Implants containing specially wrapped insulin-producing cells derived from embryonic stem cells can regulate blood sugar in mice for several months, according to research presented this month at the International Society for Stem Cell Research conference in San Francisco. San Diego-based ViaCyte (formerly Novocell), which is developing the implant as a treatment for type 1 diabetes, is now beginning the safety testing required for approval from the U.S. Food and Drug Administration before human testing can start.
|Replacing the pancreas: Insulin-producing cells (shown here marked in blue), derived from stem cells and encapsulated in a special membrane, might one day regulate blood sugar in type 1 diabetics. |
"It's still a long road toward a treatment for diabetes, but in my mind they have made astonishing progress," says Gordon Weir, head of Islet Transplantation and Cell Biology at Joslin Diabetes Center, in Boston. But he cautions that taking the next step is likely to be tricky. The technology "tends to work well in rodents, but moving it to larger animals gets more complicated," says Weir, who is not involved with the company. "You need more cells, and we're guessing the immune system [reaction] is more complex."
In type 1 diabetes, the immune system attacks the insulin-producing beta cells of the pancreas, forcing patients to rely on injections of the hormone to regulate blood sugar.
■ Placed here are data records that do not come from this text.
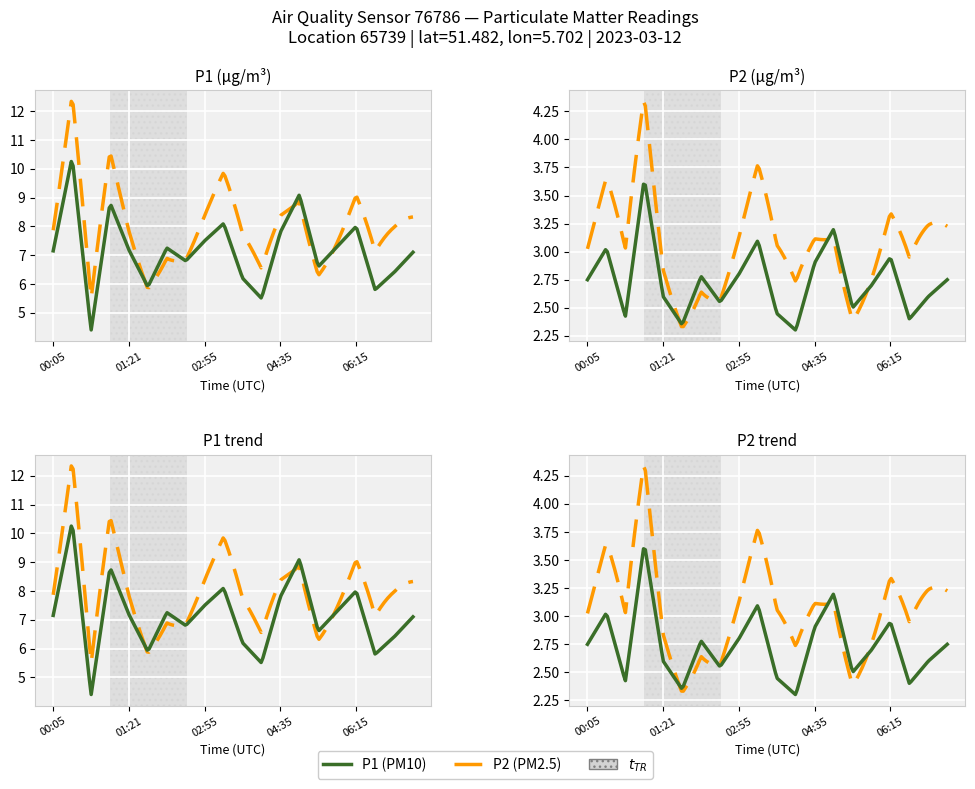

Between 05:00 and 06:15, which is larger?

05:00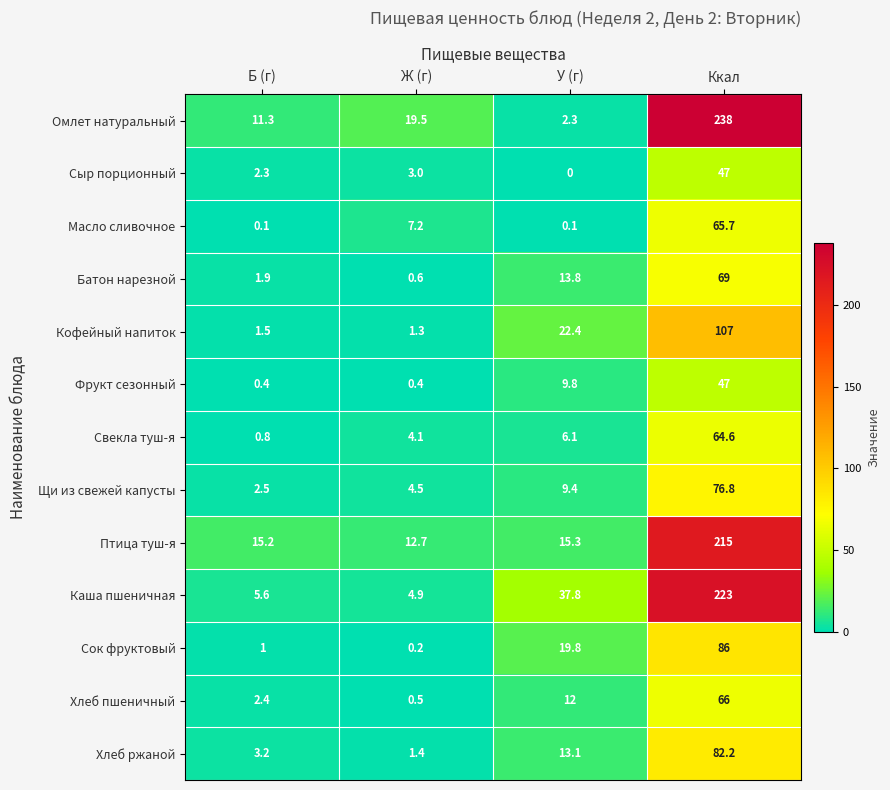

Which category has the lowest value in the Сок фруктовый series?

Ж (г)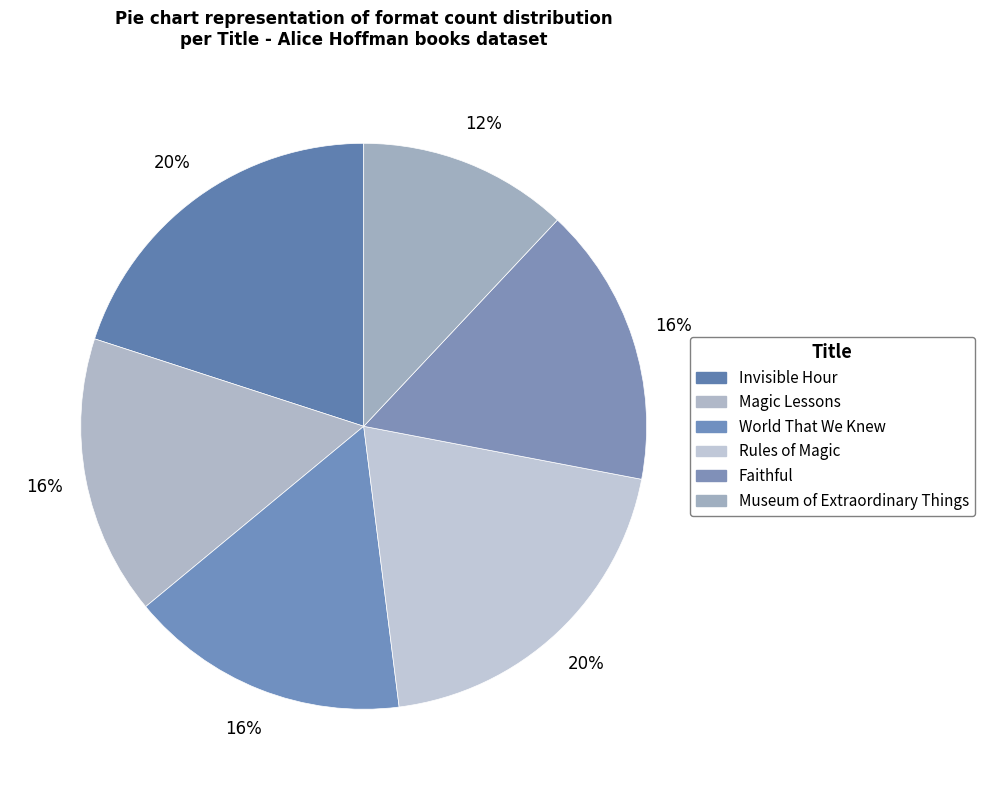

Between Invisible Hour and Museum of Extraordinary Things, which is larger?

Invisible Hour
Transplants of pancreatic cells from cadavers to human patients have shown that this type of cell therapy can free type 1 diabetics from daily insulin injections. But the scarcity and variable quality of this tissue makes it an impractical therapy. For the last two decades, scientists have searched for alternative sources of cells, focusing in large part on cells from the pancreas of fetal or neonatal pigs. ViaCyte, which began its efforts more than 10 years ago, has focused on embryonic stem cells.